Naturalmente, gli interventi dell’Antitrust costituiscono solo un tassello, anche se importante, di una più ampia serie di politiche pubbliche e di riforme basate su una visione d’insieme, che devono essere condotte, a livello nazionale ed europeo, per promuovere una crescita inclusiva ed equa, dando vita a quella che J.F. Kennedy, in un suo discorso di oltre mezzo secolo fa, definì “l’onda che solleva tutte le barche”.

 

Ho sempre sottolineato che l’Antitrust è un’istituzione bifronte, come il dio Giano: da una parte è un’istituzione nazionale, ma dall’altra è un’istituzione europea. E questo perché applica direttamente e senza intermediazioni nazionali il diritto europeo e le sue interpretazioni date dai giudici europei e dagli atti di soft law della Commissione, e perché vive all’interno del network istituzionale in cui sono presenti la DGComp e le autorità antitrust di tutti gli Stati membri. Anche nell’anno trascorso, come si evince da quanto fin qui osservato e dall’ampia relazione trasmessa al Parlamento, l’interazione e la collaborazione con la Commissione e le altre autorità antitrust degli Stati membri sono state intense.

  

Vorrei evidenziare l’importanza della proiezione globale dell’Antitrust e della politica della concorrenza. Nel 2010 Ian Bremmer pubblicava un libro con un titolo allora controcorrente: “The end of the free market”. Il centro dell’analisi riguardava l’affermazione del capitalismo di Stato in Oriente e il ruolo crescente che vi svolgono imprese statali, finanziamenti pubblici, credito facile, fondi sovrani, che alterano il level playing field sul piano globale a scapito delle imprese e dei lavoratori delle economie avanzate, dove lo Stato si è ritirato dalla scena economica.
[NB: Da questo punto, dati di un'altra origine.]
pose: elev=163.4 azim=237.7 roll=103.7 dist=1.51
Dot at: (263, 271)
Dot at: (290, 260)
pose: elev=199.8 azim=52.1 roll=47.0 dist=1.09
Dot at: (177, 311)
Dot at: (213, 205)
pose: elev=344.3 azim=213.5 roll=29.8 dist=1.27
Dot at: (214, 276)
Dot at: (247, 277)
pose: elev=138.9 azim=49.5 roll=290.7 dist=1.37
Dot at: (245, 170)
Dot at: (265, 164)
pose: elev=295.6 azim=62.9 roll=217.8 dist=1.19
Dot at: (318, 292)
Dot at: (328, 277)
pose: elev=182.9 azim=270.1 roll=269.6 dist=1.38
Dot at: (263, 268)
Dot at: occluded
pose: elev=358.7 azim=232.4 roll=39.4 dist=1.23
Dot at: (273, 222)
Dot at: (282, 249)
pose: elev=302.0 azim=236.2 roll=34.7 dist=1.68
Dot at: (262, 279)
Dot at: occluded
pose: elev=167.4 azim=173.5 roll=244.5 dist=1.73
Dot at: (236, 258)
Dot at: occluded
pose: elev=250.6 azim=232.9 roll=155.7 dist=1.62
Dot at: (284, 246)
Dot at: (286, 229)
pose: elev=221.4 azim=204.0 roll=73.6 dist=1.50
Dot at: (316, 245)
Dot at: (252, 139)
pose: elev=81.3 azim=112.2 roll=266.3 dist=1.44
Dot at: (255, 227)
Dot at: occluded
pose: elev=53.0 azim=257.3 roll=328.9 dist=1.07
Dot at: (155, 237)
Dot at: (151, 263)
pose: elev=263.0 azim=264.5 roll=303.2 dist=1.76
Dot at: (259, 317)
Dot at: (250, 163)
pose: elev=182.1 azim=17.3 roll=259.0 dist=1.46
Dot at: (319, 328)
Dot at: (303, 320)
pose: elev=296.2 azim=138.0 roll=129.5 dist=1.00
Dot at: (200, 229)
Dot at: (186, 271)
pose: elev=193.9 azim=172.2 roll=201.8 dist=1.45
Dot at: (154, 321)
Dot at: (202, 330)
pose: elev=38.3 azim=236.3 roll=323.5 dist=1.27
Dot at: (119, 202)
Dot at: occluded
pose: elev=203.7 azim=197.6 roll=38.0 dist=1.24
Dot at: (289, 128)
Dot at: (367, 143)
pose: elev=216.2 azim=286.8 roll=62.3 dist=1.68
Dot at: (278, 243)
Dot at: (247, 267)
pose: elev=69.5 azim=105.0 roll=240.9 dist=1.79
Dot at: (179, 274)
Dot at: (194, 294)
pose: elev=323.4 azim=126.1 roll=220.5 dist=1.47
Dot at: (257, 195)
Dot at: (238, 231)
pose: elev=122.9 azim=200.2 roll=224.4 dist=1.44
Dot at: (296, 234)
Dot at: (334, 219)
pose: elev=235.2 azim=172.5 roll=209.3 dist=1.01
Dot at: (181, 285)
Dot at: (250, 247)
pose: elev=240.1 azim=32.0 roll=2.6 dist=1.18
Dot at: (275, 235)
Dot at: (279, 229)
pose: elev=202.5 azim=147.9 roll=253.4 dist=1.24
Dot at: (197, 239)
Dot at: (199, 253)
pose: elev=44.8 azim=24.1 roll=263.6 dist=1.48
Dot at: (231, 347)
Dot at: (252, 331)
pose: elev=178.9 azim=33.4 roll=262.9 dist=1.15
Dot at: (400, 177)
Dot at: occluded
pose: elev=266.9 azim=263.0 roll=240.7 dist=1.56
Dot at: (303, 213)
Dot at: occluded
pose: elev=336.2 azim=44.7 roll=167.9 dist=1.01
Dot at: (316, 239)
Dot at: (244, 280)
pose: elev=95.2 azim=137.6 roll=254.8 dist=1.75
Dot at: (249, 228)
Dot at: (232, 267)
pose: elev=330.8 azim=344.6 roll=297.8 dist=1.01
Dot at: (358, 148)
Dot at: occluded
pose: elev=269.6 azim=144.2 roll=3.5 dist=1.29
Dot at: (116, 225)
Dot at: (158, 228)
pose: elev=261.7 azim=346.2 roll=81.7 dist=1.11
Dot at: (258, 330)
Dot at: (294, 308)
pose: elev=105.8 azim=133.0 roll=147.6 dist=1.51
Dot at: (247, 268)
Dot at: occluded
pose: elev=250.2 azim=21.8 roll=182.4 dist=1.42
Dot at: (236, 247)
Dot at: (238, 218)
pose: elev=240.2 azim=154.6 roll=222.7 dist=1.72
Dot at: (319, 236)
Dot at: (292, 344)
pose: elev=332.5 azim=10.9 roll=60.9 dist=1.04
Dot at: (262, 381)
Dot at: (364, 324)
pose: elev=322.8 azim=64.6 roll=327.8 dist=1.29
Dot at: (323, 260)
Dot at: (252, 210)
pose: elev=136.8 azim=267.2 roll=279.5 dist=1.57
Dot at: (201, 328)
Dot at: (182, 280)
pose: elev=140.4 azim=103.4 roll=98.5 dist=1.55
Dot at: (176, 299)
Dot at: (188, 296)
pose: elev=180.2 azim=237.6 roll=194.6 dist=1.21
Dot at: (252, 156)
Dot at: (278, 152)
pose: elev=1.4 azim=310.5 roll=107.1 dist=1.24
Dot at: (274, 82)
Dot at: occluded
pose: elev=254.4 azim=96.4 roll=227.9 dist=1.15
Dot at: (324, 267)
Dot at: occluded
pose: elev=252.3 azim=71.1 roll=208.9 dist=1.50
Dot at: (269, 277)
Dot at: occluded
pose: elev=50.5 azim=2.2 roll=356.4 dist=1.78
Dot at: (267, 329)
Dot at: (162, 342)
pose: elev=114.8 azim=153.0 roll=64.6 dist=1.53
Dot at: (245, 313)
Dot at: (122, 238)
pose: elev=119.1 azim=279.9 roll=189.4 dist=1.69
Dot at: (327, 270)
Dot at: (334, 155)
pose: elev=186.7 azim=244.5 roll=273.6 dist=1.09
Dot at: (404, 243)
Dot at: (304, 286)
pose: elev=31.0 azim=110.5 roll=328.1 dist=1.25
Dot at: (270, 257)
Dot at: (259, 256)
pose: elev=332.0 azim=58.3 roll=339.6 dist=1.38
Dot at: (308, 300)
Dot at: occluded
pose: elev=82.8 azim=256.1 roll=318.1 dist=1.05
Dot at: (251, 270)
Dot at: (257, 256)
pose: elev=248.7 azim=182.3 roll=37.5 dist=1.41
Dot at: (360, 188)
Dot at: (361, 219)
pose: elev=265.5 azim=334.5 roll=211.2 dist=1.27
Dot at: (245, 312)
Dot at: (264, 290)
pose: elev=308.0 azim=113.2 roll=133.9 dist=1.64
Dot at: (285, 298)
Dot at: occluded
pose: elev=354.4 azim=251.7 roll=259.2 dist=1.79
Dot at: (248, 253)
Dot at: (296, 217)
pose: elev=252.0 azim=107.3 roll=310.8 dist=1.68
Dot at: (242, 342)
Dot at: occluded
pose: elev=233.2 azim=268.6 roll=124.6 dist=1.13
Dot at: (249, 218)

Oggi sono molti a condividere il fondamento di tale analisi. Questo sentimento potrà portare acqua al mulino del protezionismo. Ma esiste anche un’altra possibilità, che consiste nel salvaguardare la globalizzazione spingendo però verso una progressiva riduzione degli elementi di distorsione dei mercati, creando meccanismi di tutela delle industrie strategiche ad alto contenuto tecnologico di fronte a strategie predatorie, volte a sottrarre tecnologie e know how tecnologico, industriale e commerciale, o a delocalizzare l’attività produttiva, da parte di imprese che possono avvalersi di capitali pubblici (secondo la proposta di una riscrittura del golden power avanzata in sede europea da alcuni ministri del governo italiano, tedesco e francese), e chiedendo, più in generale, agli altri paesi condizioni di reciprocità nella tutela della concorrenza.

  

In quest’ultima prospettiva, un ruolo non secondario è svolto dal dialogo tra autorità antitrust a livello globale. Non si tratta soltanto di coordinare i rispettivi interventi di fronte a illeciti concorrenziali che hanno una dimensione transnazionale, ma anche di promuovere in paesi extraeuropei il rispetto delle regole di garanzia della concorrenza anche a tutela delle nostre imprese che operano nei mercati di quei paesi.

  

Le sfide intellettuali e professionali che dobbiamo affrontare ogni giorno sono colossali, e i nostri tentativi, più o meno riusciti, di contribuire a una crescita più inclusiva e equa, lo dimostrano.